Die Erwähnung von Simmern, der Heimat von Maria und dem Herrmännsche, mit deren Familiengeschichte Edgar Reitz die Region bekannt gemacht hat (“Heimat”), löste bei meiner Gewährsfrau nur Mitleid mit den Bewohnern des Kaffs aus, dem man für die Dreharbeitent den Asphalt von der Straße genommen und durch Kopfsteinpflaster und Dreck (dirt) ersetzt habe. Und hinter den “aufaltgemachten” Fassaden sei es in den Häusern selbst im Sommer stockdunkel gewesen. So habe es die Mutter erzählt.

Ich möchte hier nicht tot über dem Zaun hängen. Ich mach das nur für Geld und das frivole Vergnügen, in der Minibar einen Picollo zu finden. Halbtrocken.

Theatersommer 2019 – Der erste Streich

Seit ich wieder hier bin, habe ich mir die Tradition meines ganz persönlichen Theatersommers geschaffen: drei Inszenierungen in drei Ländern – und wenn alles supergut klappt, an jeweils aufeinanderfolgenden Wochenenden nach der Devise: Gespielt wird immer.

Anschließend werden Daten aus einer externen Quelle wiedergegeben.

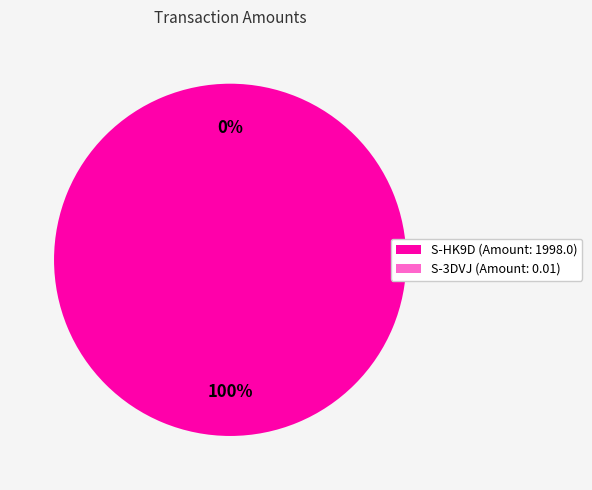

True or false: S-3DVJ-77VN-ART4-D4WAX (0.01) accounts for 0% of the total.

True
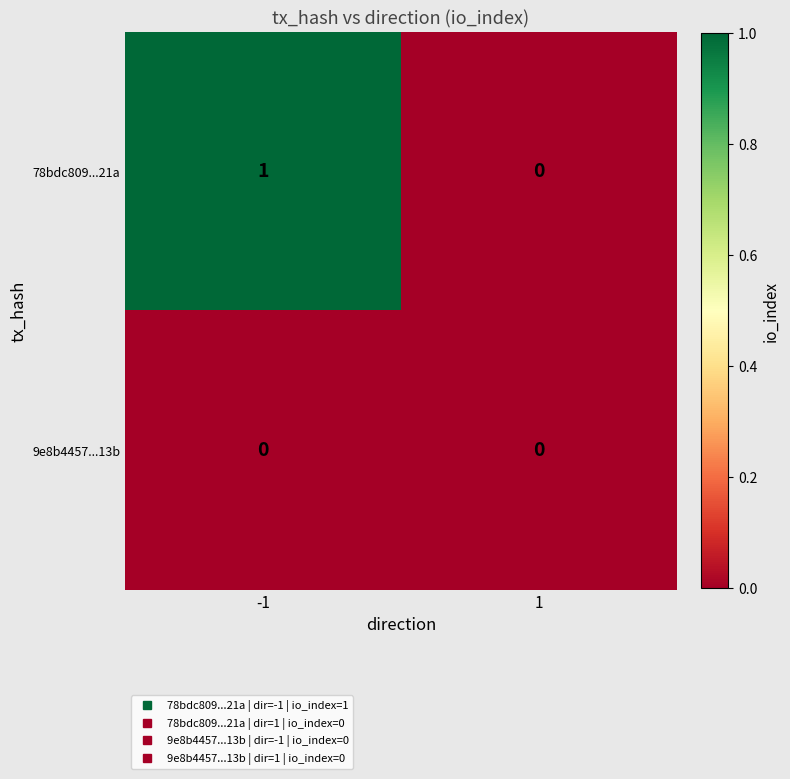

True or false: 78bdc809...21a has a value of 1 at -1.

True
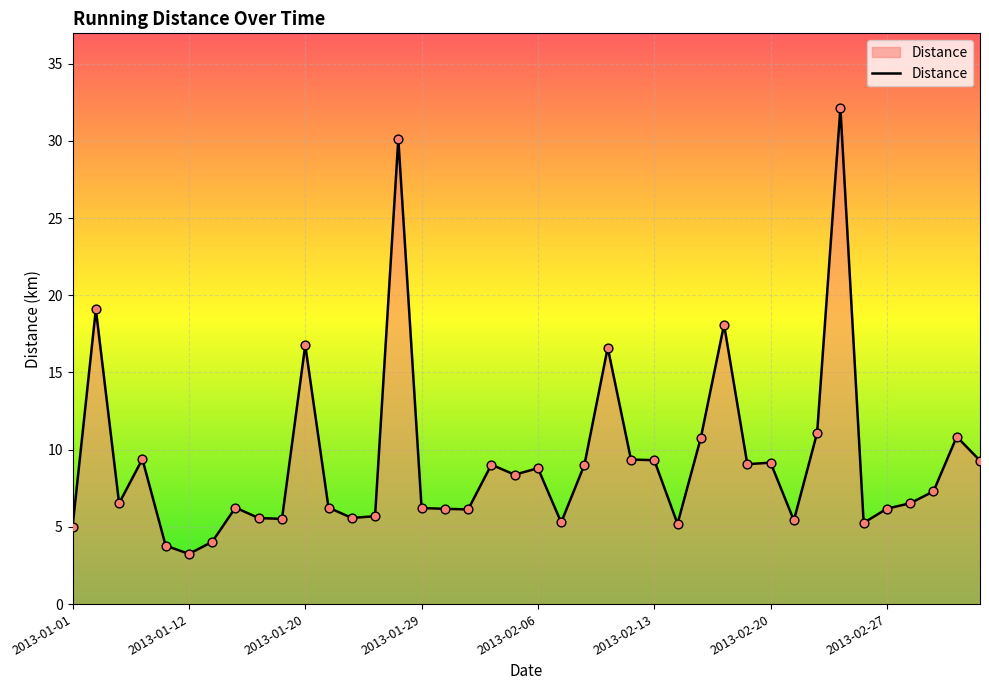

What is the greatest value displayed?

32.1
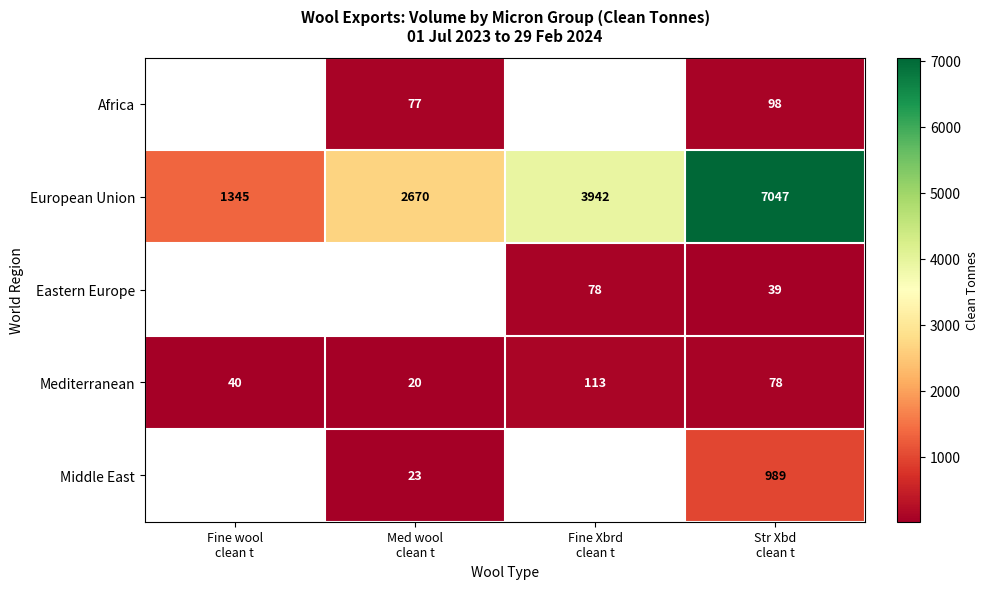

What is the average value of the Mediterranean series?

63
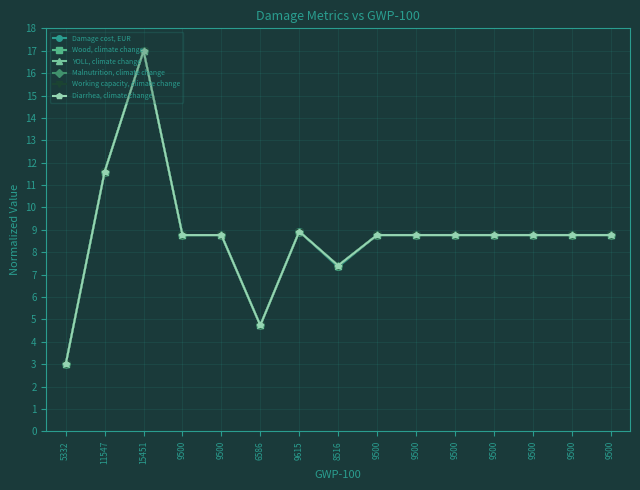

Reading right to left, transcribe all the data shown in this chart.

Damage cost, EUR: 8.8	8.8	8.8	8.8	8.8	8.8	8.8	7.3	8.9	4.7	8.8	8.8	17.0	11.6	3.0
Wood, climate change: 8.8	8.8	8.8	8.8	8.8	8.8	8.8	7.4	8.9	4.7	8.8	8.8	17.0	11.6	3.0
YOLL, climate change: 8.8	8.8	8.8	8.8	8.8	8.8	8.8	7.4	8.9	4.7	8.8	8.8	17.0	11.6	3.0
Malnutrition, climate change: 8.8	8.8	8.8	8.8	8.8	8.8	8.8	7.4	8.9	4.7	8.8	8.8	17.0	11.6	3.0
Working capacity, climate change: 8.8	8.8	8.8	8.8	8.8	8.8	8.8	7.4	8.9	4.7	8.8	8.8	17.0	11.6	3.0
Diarrhea, climate change: 8.8	8.8	8.8	8.8	8.8	8.8	8.8	7.4	8.9	4.7	8.8	8.8	17.0	11.6	3.0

Wer weiß wo, ist klug.

Gestern gings ins tiefe Niederbayern*. Dafür folgt man der B15 Richtung Rengschburg bis man irgendwann nach Uuschbo (Unterunsbach, mein liebster Ortsname von allen – irgendwann stehle ich denen das Ortschild doch noch) scharf rechts abbiegt. Noch vorbei am stingaten Schweinemastbetrieb und dann nochmal rechts abbiegen, zum Stadl in Unterröhrenbach. Dort ist seit vielen Jahren die Laienspielgruppe Ergoldsbach beheimatet, bei der ich vor noch viel mehr Jahren für zwei Sommer mitgespielt habe. Inzwischen sind aus meinen damals gerade höchstens halbstarken Schauspielerkollegen und -kolleginnen gestandene Familienväter und -mütter geworden und die, die damals schon ein bisserl älter waren als wir Jungspundstudenten, sind längst im Ruhestand und schauen nur noch zu.

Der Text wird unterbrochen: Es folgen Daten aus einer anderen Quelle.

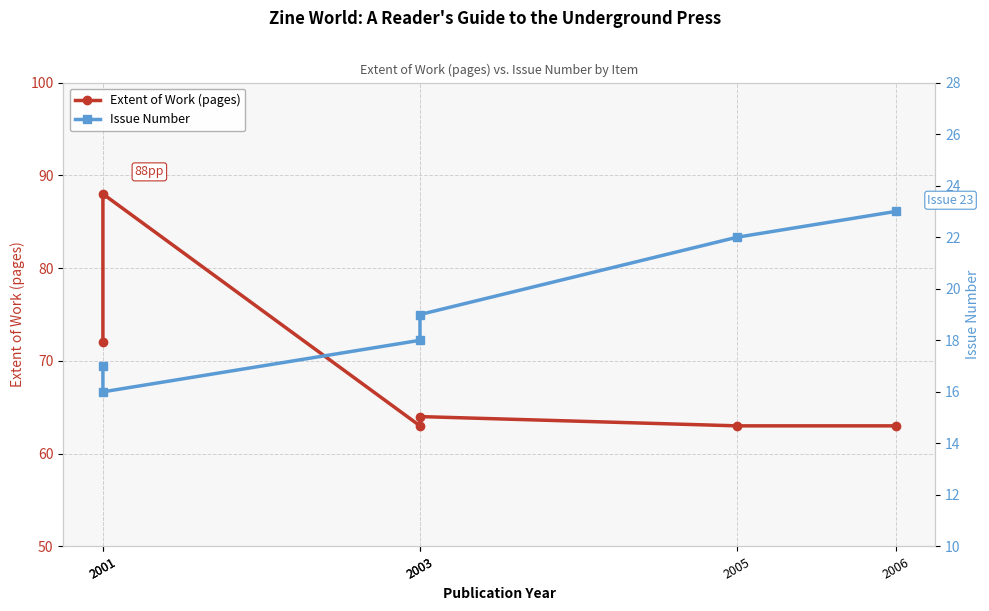

Reading left to right, what are all the values shown in this chart?

Extent of Work (pages): 2001=72	2001=88	2003=63	2003=64	2005=63	2006=63
Issue Number: 2001=17	2001=16	2003=18	2003=19	2005=22	2006=23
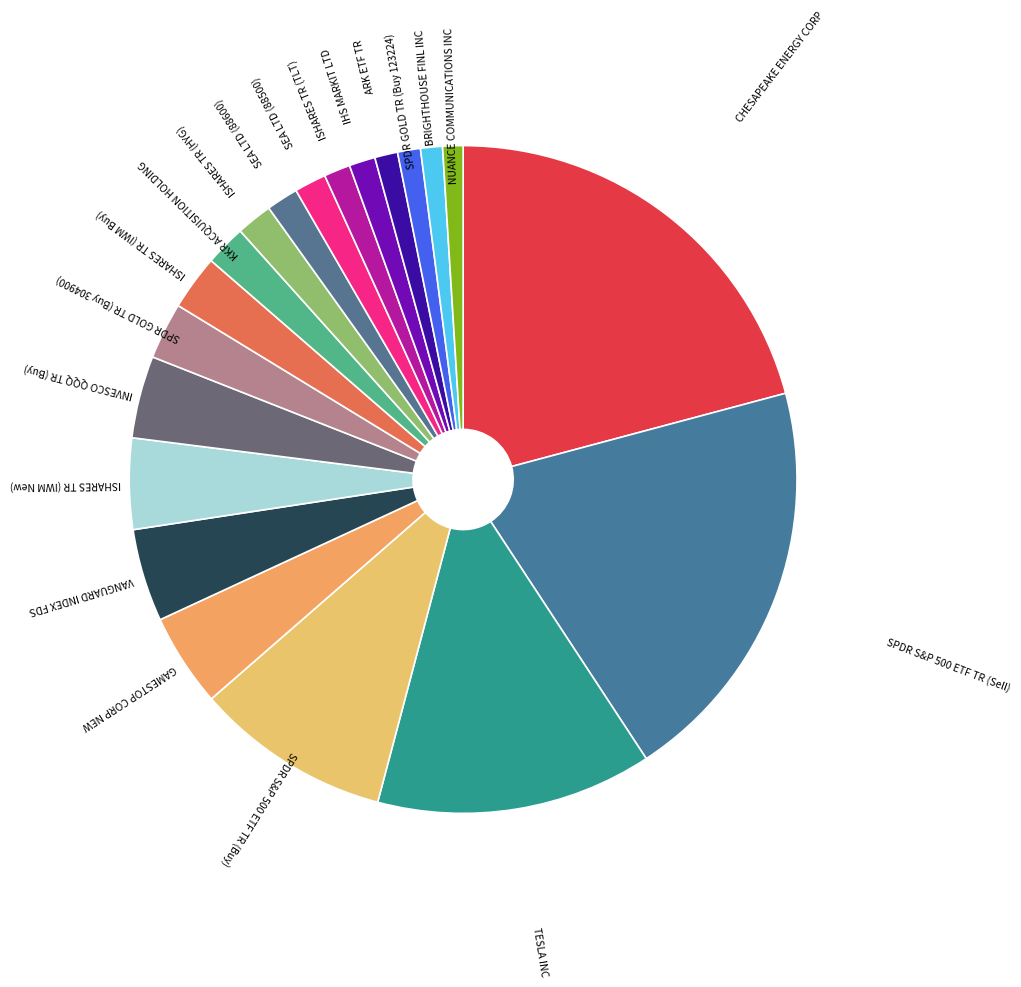

Does ISHARES TR (IWM Buy) account for over 50% of the chart?

No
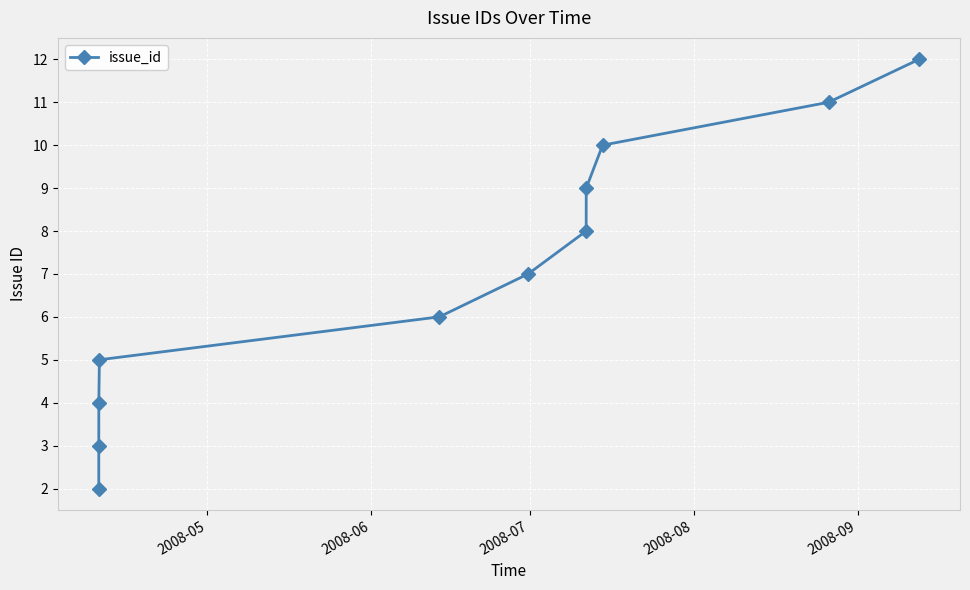

What is the greatest value displayed?

12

Dennoch haben die Ergoldsbacher keine Nachwuchssorgen, denn entweder zeugen sie ihn selbst und übertragen ihre eigene Theaterbegeisterung via Genpool (die Familien Ammer und Baumeister) oder junge Menschen kommen freiwillig und wollen middoa. So ist denn auch zu erklären, dass das Durchschnittsalter der Räuber, die das Wirtshaus im Spessart heimsuchen, bei – gut gerechnet – höchstens 15 Jahren liegt. Wenn ihr Hauptmann nicht im Zivil Erstsemester in Regensburg wäre, hätten es noch nicht einmal dafür gereicht. Die Buben spielen mit Insbrunst böse Männer und weder über die Ohren rutschende Schlapphüte noch der Stimmbruch können sie aufhalten. Hah! Sie machen das sehr sehr schön!

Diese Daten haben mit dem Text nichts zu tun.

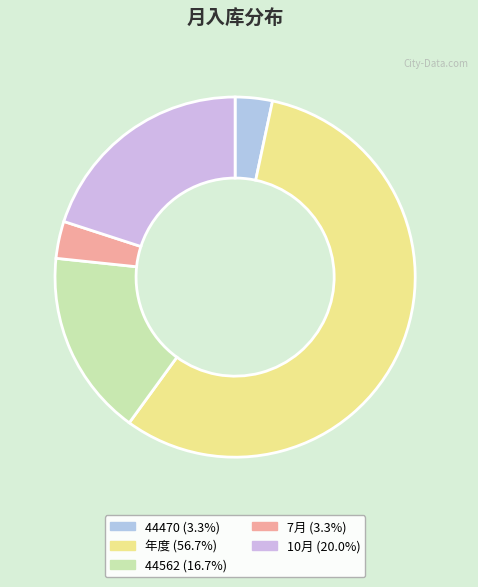

Count the number of slices in the pie.

5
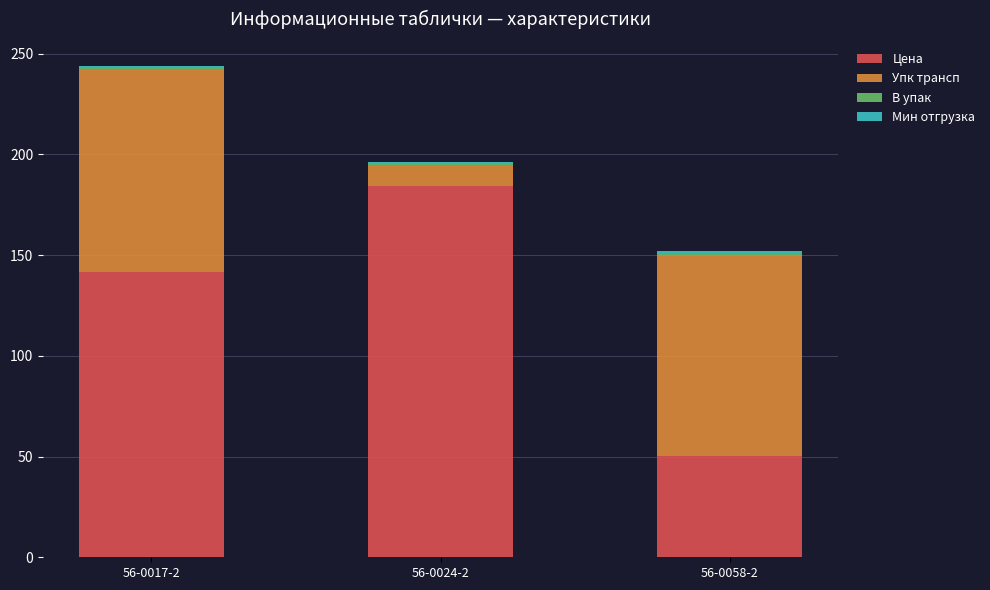

At which category is the sum across all series the highest?

56-0017-2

Überhaupt fühlt es sich manchmal an, als wäre man in einem Jugendstück gelandet – und das macht Spaß! Ich sage nur Flipper, ihr wißt dann schon, was ich meine. Regisseur Robert Ammer hat seiner Truppe auch Lieder hineingeschrieben. Zum Singen. Öffentlich. Je jünger die Akteure sind, desto weniger interessiert sie die Fremdwahrnehmung, je pubertierender desto mehr. Die Puberinos tun dann beim Vortrag so, als wären sie gar nicht da. Aber auch das macht viel Freude, wenn man wenigstens einen gemeinen Knochen im Leibe hat. Ansonsten wünsche künftig immer bei Hosenrollen so einen witzigen Kostümwechsel wie den in der Dachkammer und wenn ihr abgespielt habt, möchte ich das wunderbare Ausziehbett der Fürstin haben und wäre mit ungefähr der Hälfte ihrer Bitchigkeit schon total zufrieden.

Das habt ihr sehr schön gemacht, allesamt! Vielen Dank! Und grüßt mir Tante Lotte**.

* Für die Entscheidung, ob Niederbayern von München aus gesehen als Ausland zählt, bin ich nicht befugt. Ich lebe ja hier erst seit über 30 Jahren und so ein Duldungsstatus ist schnell widerrufen…

** Tante Lotte ist das neue “42” und die Antwort auf alles. Das Leben, das Universum und den ganzen Rest.